Ante lo anterior, resulta común que pensemos y añoremos en ocasiones volver a ser niños menos de edad, pues consideramos que durante ese período todo lo que nos puede preocupar es determinar con qué juguete vamos a jugar, claro después de haber satisfacido nuestras necesidades primarias como el comer, dormir, ir al baño y estar confortables la elección de ropa que nuestros padres nos pusieron.
Esto puede estar por cambiar, ya que nuevos estudios psicológicos señalan que el estrés y al depresión se pueden manifestar a temprana edad. Situación que cambiaría, tal vez, el interés de querer volver a ser niños y vivir dentro de la soñada “bola de cristal” donde nada malo nos perturba en nuestras mentes y que todo lo podemos resolver con un juguete nuevo.
Jeffrey Kluger nos dice, en su artículo “Small Child, Big Worries” publicado en la revista TIME, que según la organización sin fines de lucro Zero to Three, misma que analiza y desarrolla investigaciones sobre el desarrollo de un ser humano desde su primer año de vida hasta los tres años, cuenta con estimaciones de que un 10% de niños dentro de estas edades tienen alguna especie de condición clínica emocional, que es la misma tasa que presentan los adultos.
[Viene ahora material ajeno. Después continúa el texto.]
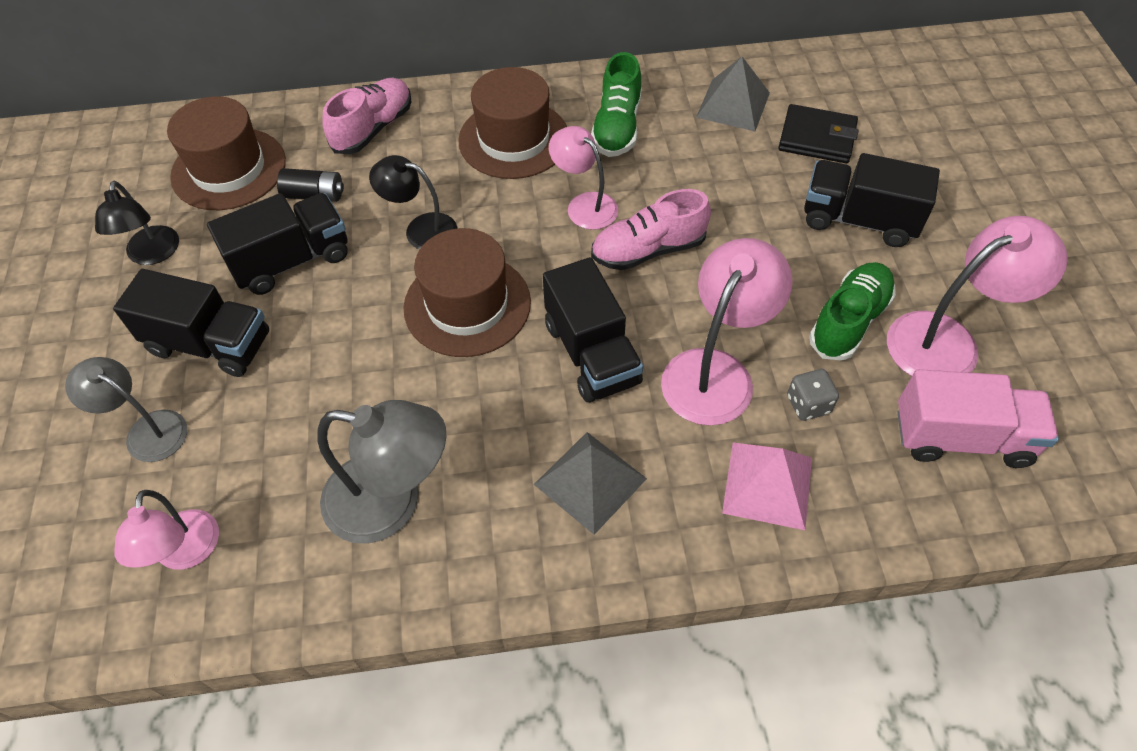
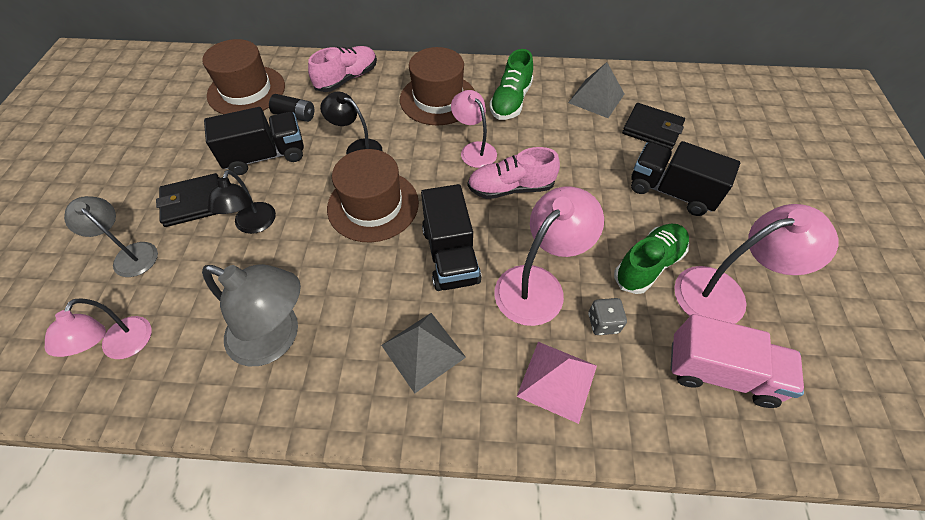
camera: 10 degrees right, 0 degrees up
(152, 254) = (178, 137): black lamp -> black lamp (253, 225)
(210, 344) = (193, 202): black truck -> black wallet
Para el doctora Helen Egger, de la Universidad de Duke, los desórdenes que se ven en los adultos se manifiestan desde temprana edad, hablando de síndrome postraumático, ansiedad social, depresión mayor, insomnio, incluso el duelo o aflicción por la pérdida de un ser querido. Robert Emde, de la Escuela de Medicina de la Universidad de Colorado dice en resumidas cuentas que la psicopatología es compleja.
En un gran esfuerzo por documentar toda esta información e identificar las variables que señalan el estrés o la depresión en los niños menores de edad, la organización Zero to Three publica un manual similar al DSM (Diagnostic and Statistical Manual) de adultos, pero este siendo para niños y cuyo nombre es: “DC: 0-3”.
Kluger nos dice que no se sabe a ciencia cierta lo que causa que un menor tenga ansiedad, estrés o depresión, pero efectivamente los genes tienen influencia en esas aflicciones, particularmente en la depresión y en el desorden obsesivo compulsivo, pues existe un alto grado de herencia por parte de los padres, aunque la experiencia social tiene gran influencia, pues los bebés que viven con madres depresivas tienen menor capacidad de exploración. Además cuando la madre es trata para aliviar su depresión, el bebé muestra síntomas de mejora también.
Otros estudios de Egger nos arrojan que el 90% de los niños en edad preescolar que tienen discapacidad por manifestar ansiedad, depresión o ambas, siguen siendo discapacitados por las mismas aflicciones cuando alcanzan la edad escolar.
Lo que se recomienda a los padres es que estén alerta a síntomas claros de estrés, ansiedad o depresión, que según el escrito de Kluger, son similares a los de un adulto, es decir: fatiga, indiferencia y cambios en el apetito del menor en cuestión.
Al final del día vemos que no es tan color de rosa la vida de un menor y que gracias a este tipo de estudios los padres que detecten este tipo de comportamientos antisociales y depresivos, busquen ayuda para su hijo, aunado a que ellos trabajen en las diferencias que tengan en su relación, pues está comprobado que un hijo saludable mentalmente proviene de una relación de pareja saludable, además de que unos pocos de abrazos, besos y aplausos diarios incrementan el autoestima de esa mente que apenas se va formando y sigue absorbiendo información de su entorno y la correlaciona con la que tiene de sus genes.